* _Exercise 1_:
Answer these questions from the forum thread, one line each:
(a) How many pages in total do the five one-shots in One Shots of the Reikland take up?
(b) Which product's simple timeline does the reviewer wish the first adventure had used?
(c) On what date did Dieter post his reply?
* _Exercise 2_:
Print the stretch of the forum thread that starts at the words "Yes, you can" and ends after the words "need just because!".

* _Excerpted passage_:
────────────────

And then you're supposed to fight a huge monster. By yourselves. Just to be a hero. Not because you have to, but because that's what this adventure is about and there's nothing else to do. Which somehow doesn't gel with my idea of what WFRP is about. Feels too heroic, too much like D&D. But I guess that's the "new WFRP" as opposed to the "1e WFRP"? It's not bad but probably not very usable for my preferred style of play. I guess my players would just ignore the monster and go on.

The format of the adventure is terrible as usual for WFRP. All is very much reliant on careful time tracking because the situation gets progressively worse. But there's no tool or advice to help you track time - I have no idea how long are things supposed to take or when things are supposed to happen. The NPCs here are "scripted" to attempt certain actions, there are some scripted events, but all of that without any time specification. Plus all of the scripted actions and events are buried in lengthy descriptions of specific NPCs or locations and not summarised anywhere. I wish this would just use a simple timeline as Rough Nights. That would work. This doesn't.

And don't let me start on the overwritten text. A typical scene would be: a simple location, four NPCs in a single room. Not very complicated but described on 2-3 densely packed wall-of-text pages. Impossible to use at the gaming table. Literally physically impossible. You have to make your own notes and summaries.

Not a bad oneshot if you can handle the heroic aspect and are willing to handle the bloated text.

===

** – ONE SHOTS OF THE REIKLAND

More like Railroads of the Reikland

My quest to find anything good amongst new WFRP releases (sans the 1e reprints, which are brilliant) continues to be futile.

These are not adventures. These are series of barely interactive cutscenes. Low interactivity, not much to do, seriously overwritten, and all of it is in the genre: „Guess the GM's intended solution and then do it.“ You can't think of an solution of your own, either because it's actively blocked (say, by an infinite mob of monsters) or because there's no content outside the intended rail. So hop aboard the choo choo and do exactly what we want you to do so that you can enjoy the contrived epic finale - typically, a fight.

Yes, you can engage in some cosmetic roleplaying but it doesn't really matter.

To add insult to injury, this is apparently from the "new school" WFRP where characters are supposed to be heroes, always willing to fight monsters and help villagers in need just because!

Honorary mention goes to the cheesy adventure which actually starts as a tiny funny and open (!) investigation but of course ends just as it is about to get interesting - in a fight. Sigh.

I had to force myself to finish reading. 38 pages for five tiny one-shots!!! Typically 6-8 pages for one of them. Graeme Davis would cram 7 plots in 8 pages. Here, you get three or four cutscenes and that's it.

====

That's it. I will continue later with some adventures I actually like! (The Affair of the Hidden Jewel, and The Night of Blood). In the meantime, I'd be grateful for any thoughts you might have.

Cheers,
M.

Re: Reviews and opinions of WFRP 4e adventures

Posted: Thu Apr 15, 2021 6:57 pm
by Orin J.
i agree with all your points, and the unspoken issue that the current writers have with Railroading the story for every adventure rather than finding good plot hooks to draw the players into wanting to see things through.

Re: Reviews and opinions of WFRP 4e adventures

Posted: Fri Apr 16, 2021 4:07 am
by Dieter
Hello,

This iniciative is very helpful as I also find a quite surprising lack of WFRP 4e reviews.
I have not DM´d any current edition original adventure as I find them below par in terms of what i am used to in this game, perhaps there is some hidden jewell there; if so thank you beforehand for pointing it out.

────────────────

* _Given material_:
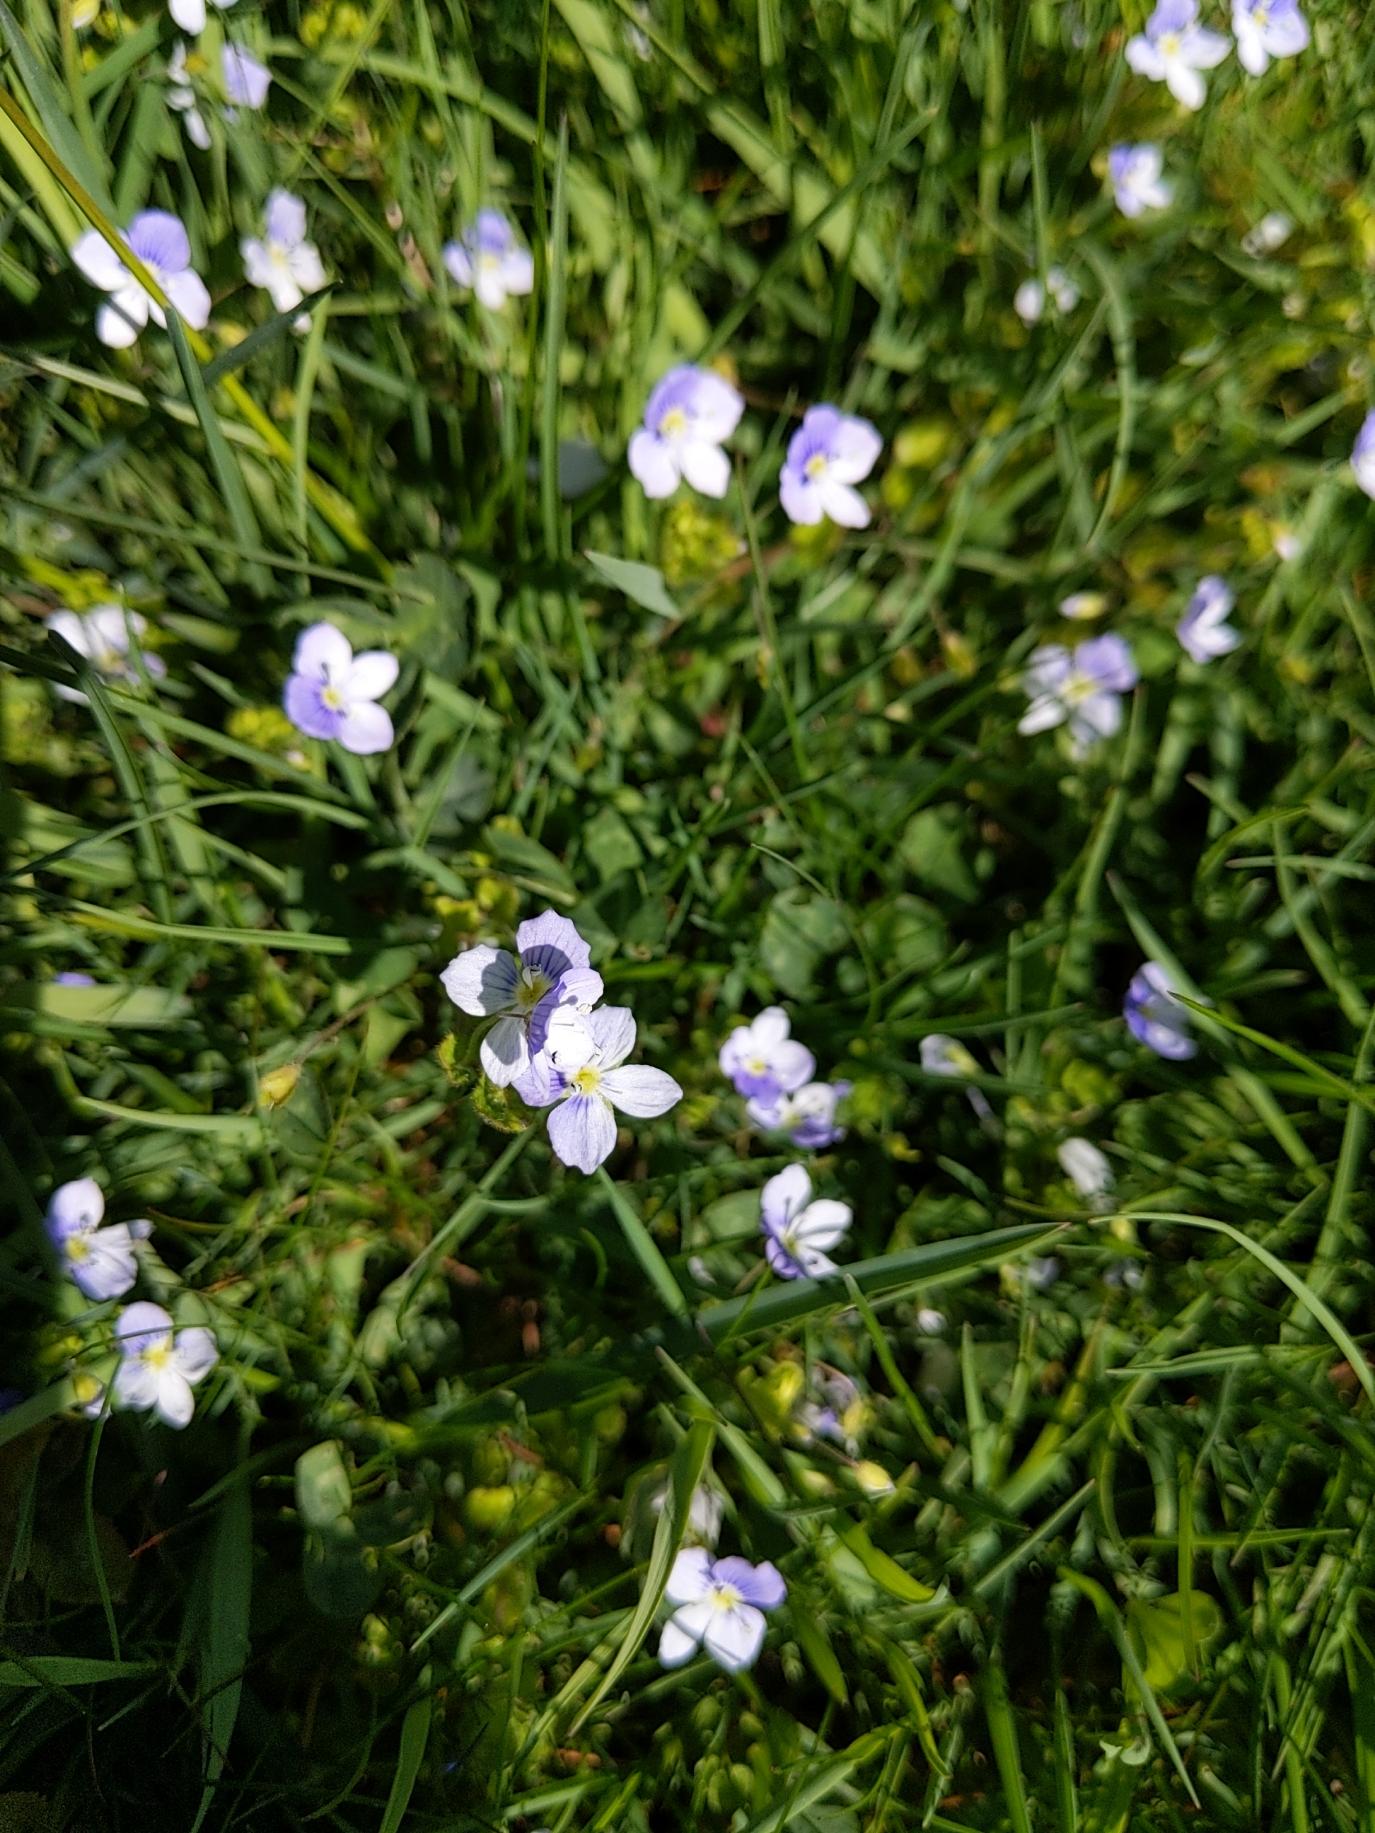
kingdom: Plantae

────────────────

* _Full solution 1_:
(a) 38 pages.
(b) Rough Nights.
(c) Fri Apr 16, 2021.

* _Full solution 2_:
Yes, you can engage in some cosmetic roleplaying but it doesn't really matter.

To add insult to injury, this is apparently from the "new school" WFRP where characters are supposed to be heroes, always willing to fight monsters and help villagers in need just because!